GIVEN TASK: Copy everything from the line containing "pose: elev=286.6 azim=302.1" down to the line containing "Dot at: (188, 208)", swapping "pose" for "view" and keeping all else the same. Leave the pictures out of your answer.
>> start DATASET RECORDS
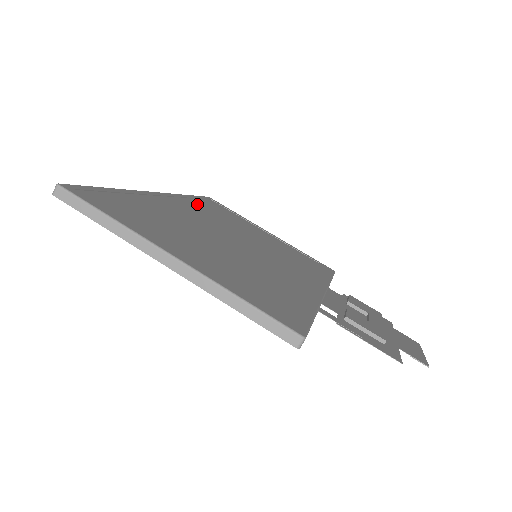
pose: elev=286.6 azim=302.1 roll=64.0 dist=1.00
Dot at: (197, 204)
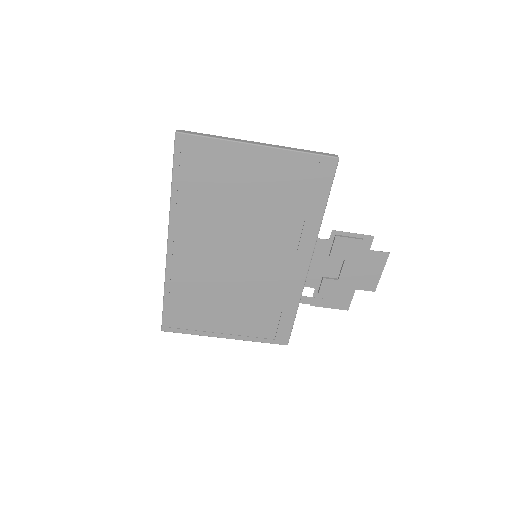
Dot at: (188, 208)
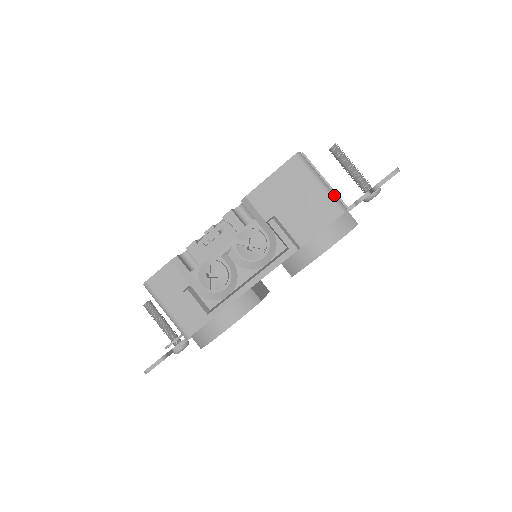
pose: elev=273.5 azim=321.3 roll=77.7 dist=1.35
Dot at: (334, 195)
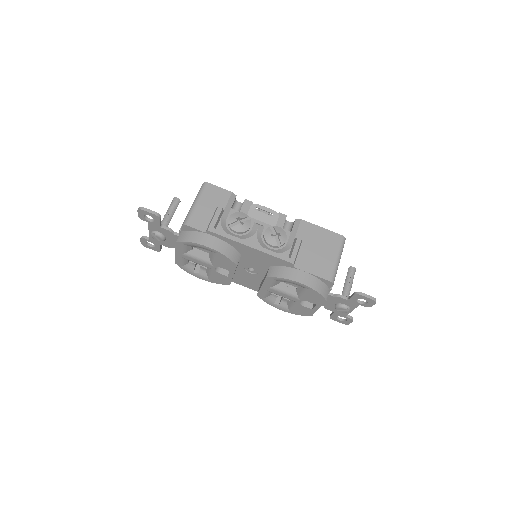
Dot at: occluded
>> end DATASET RECORDS
>> start DATASET RECORDS
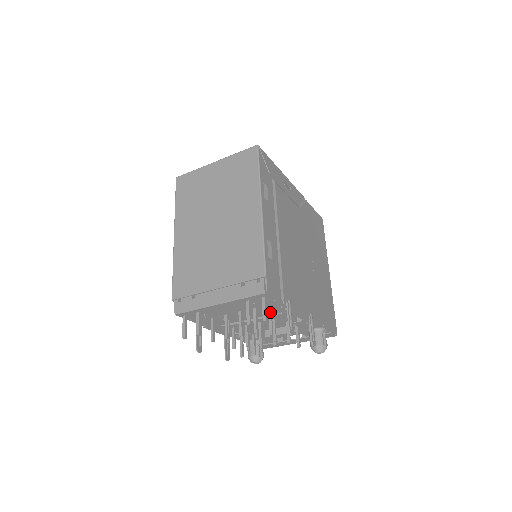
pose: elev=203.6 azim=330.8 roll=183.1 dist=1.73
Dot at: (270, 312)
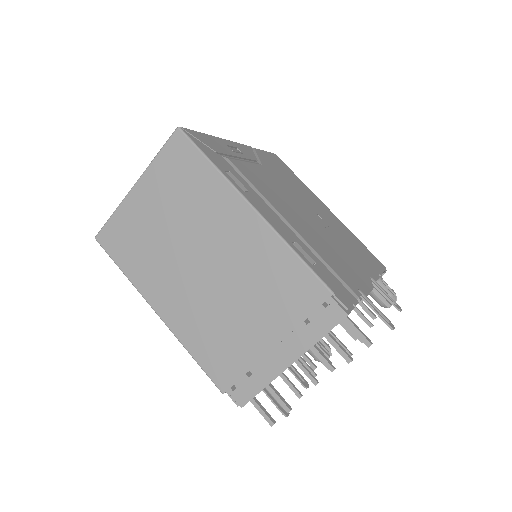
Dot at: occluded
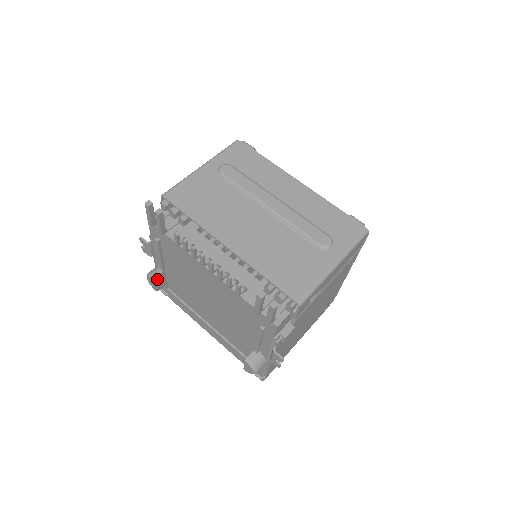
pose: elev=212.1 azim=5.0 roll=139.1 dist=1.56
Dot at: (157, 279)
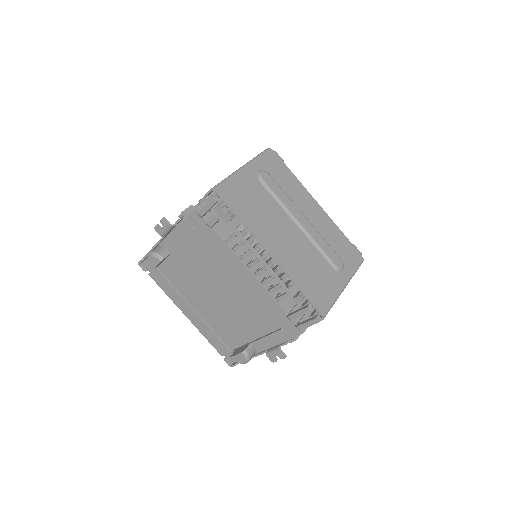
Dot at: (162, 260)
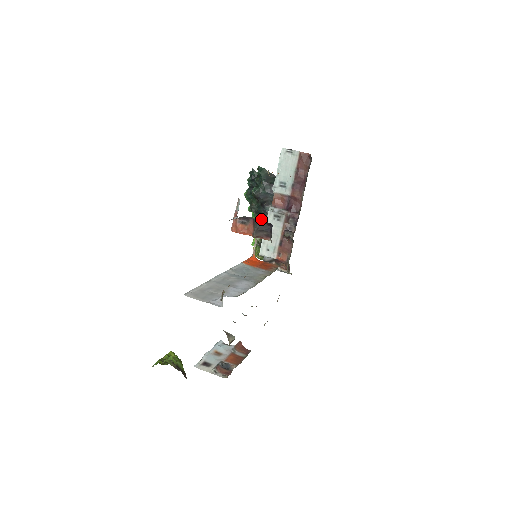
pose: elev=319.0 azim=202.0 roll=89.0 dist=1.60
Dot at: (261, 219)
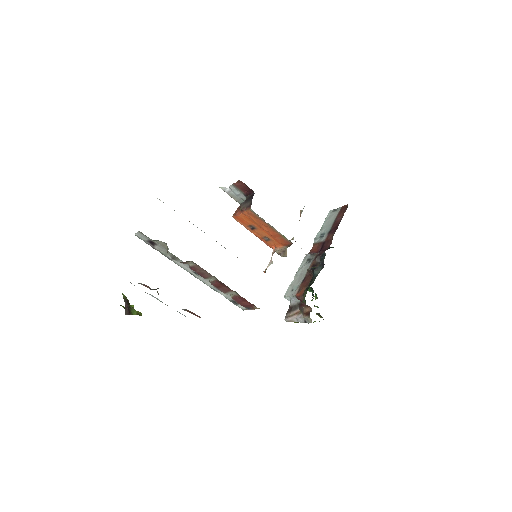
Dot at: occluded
>> end DATASET RECORDS
>> start DATASET RECORDS
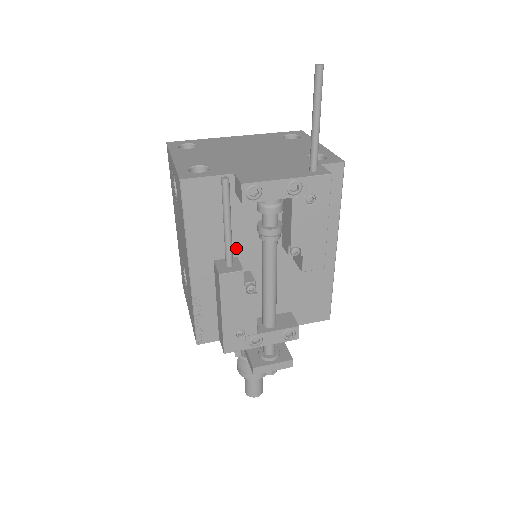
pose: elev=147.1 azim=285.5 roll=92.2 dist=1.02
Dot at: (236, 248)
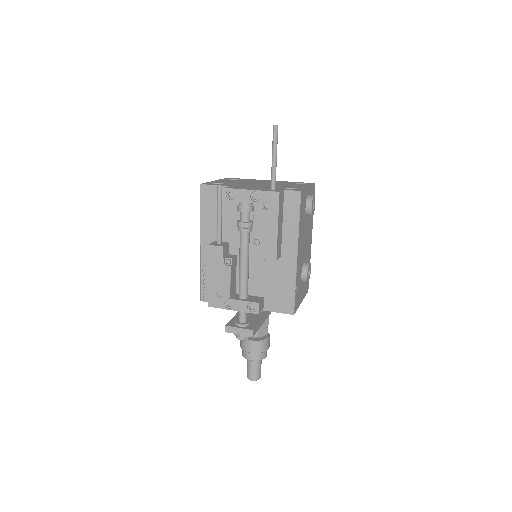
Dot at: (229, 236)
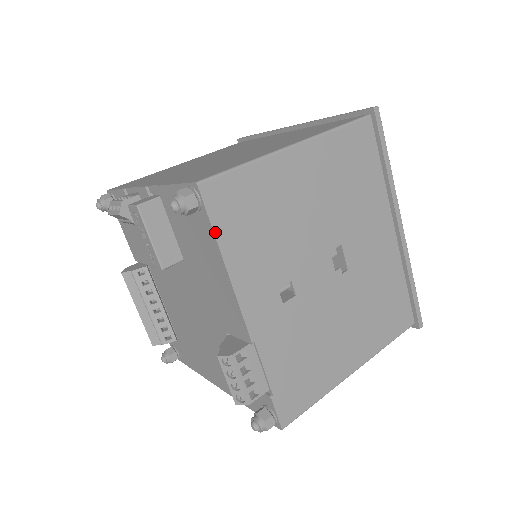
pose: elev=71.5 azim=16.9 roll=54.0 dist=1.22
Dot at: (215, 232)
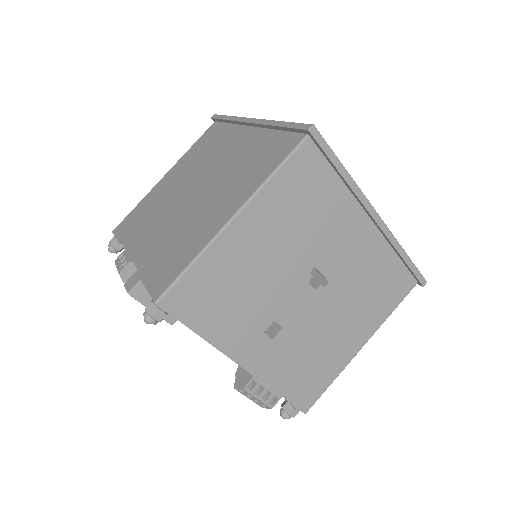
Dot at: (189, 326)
>> end DATASET RECORDS
SOLUTION:
view: elev=286.6 azim=302.1 roll=64.0 dist=1.00
Dot at: (197, 204)
Dot at: (188, 208)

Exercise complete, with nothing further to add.